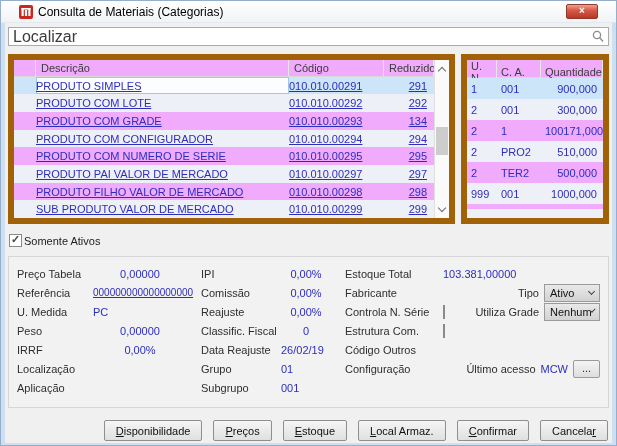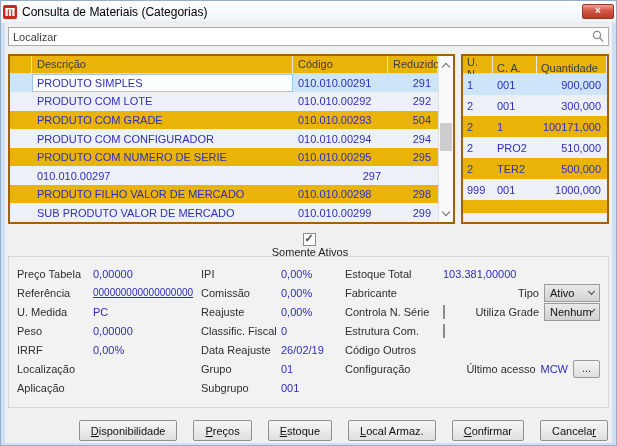"Consulta de Materiais (Categorias)" .titlebar { padding: 0 2px -> 0 18px }
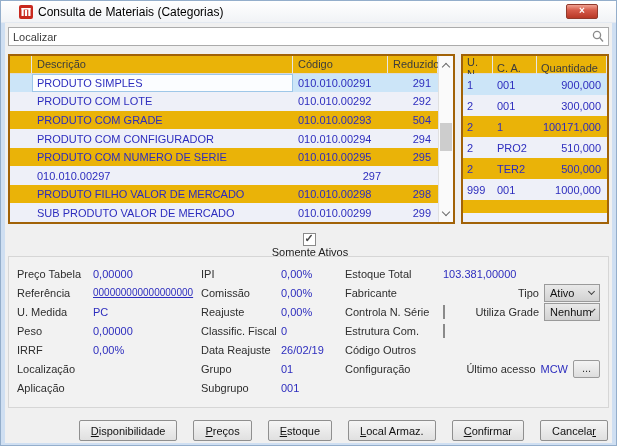"Localizar" .search-row input { font-size: 11px -> 16px }
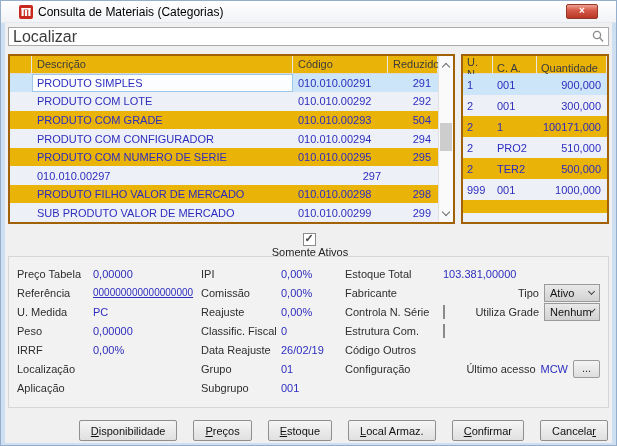"Descrição" .grid-box { background: #eab308 -> #f0abfc; border: 2px solid #a16207 -> 6px solid #a16207 }
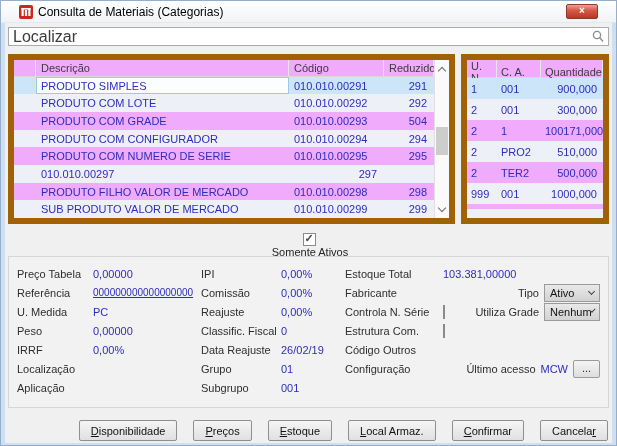"PRODUTO SIMPLES" .p-row .cell { padding-left: 5px -> none; text-decoration: none -> underline }
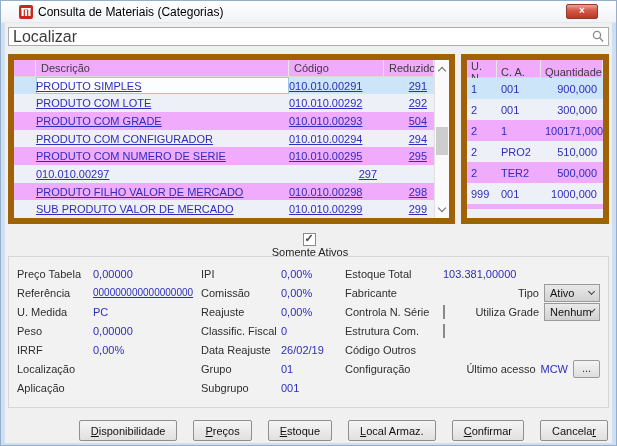"504" div.cell { text: 504 -> 134 }
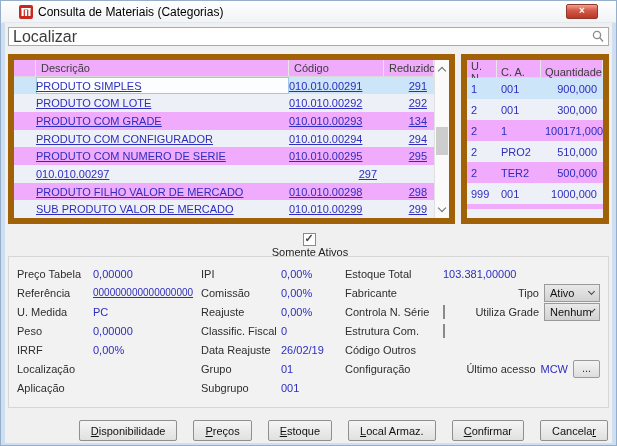"PRODUTO PAI VALOR DE MERCADO" div.cell { html: none -> <div>PRODUTO PAI VALOR DE MERCADO</div> }
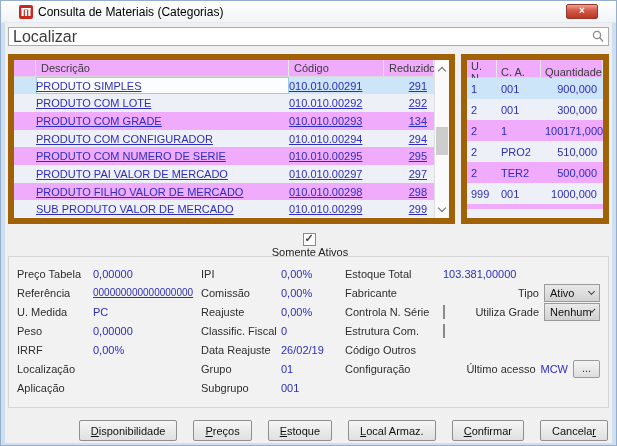"Somente Ativos" .filter-row { flex-direction: column -> none }
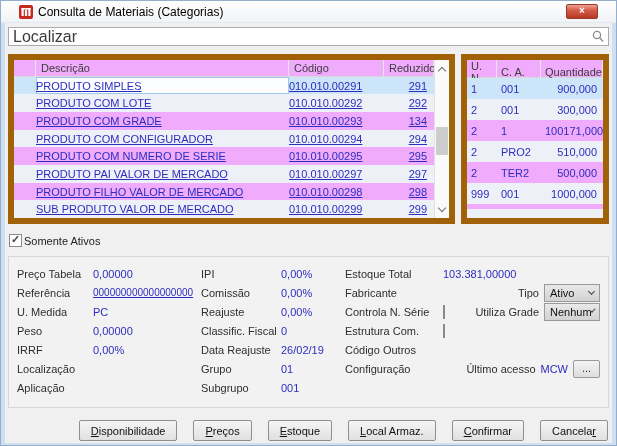"0,00000" .dvalue.right { text-align: left -> center }
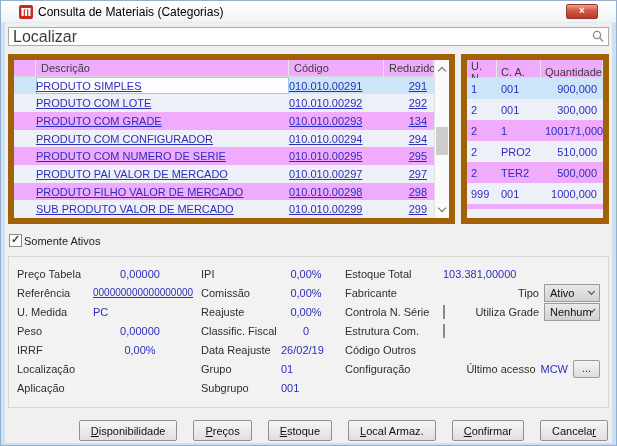"Disponibilidade" .buttons-row { gap: 16px -> 11px }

______________________________

● Exercise description
Copy the material above word for word, images excluded.

● Response to the task
"Consulta de Materiais (Categorias)" .titlebar { padding: 0 2px -> 0 18px }
"Localizar" .search-row input { font-size: 11px -> 16px }
"Descrição" .grid-box { background: #eab308 -> #f0abfc; border: 2px solid #a16207 -> 6px solid #a16207 }
"PRODUTO SIMPLES" .p-row .cell { padding-left: 5px -> none; text-decoration: none -> underline }
"504" div.cell { text: 504 -> 134 }
"PRODUTO PAI VALOR DE MERCADO" div.cell { html: none -> <div>PRODUTO PAI VALOR DE MERCADO</div> }
"Somente Ativos" .filter-row { flex-direction: column -> none }
"0,00000" .dvalue.right { text-align: left -> center }
"Disponibilidade" .buttons-row { gap: 16px -> 11px }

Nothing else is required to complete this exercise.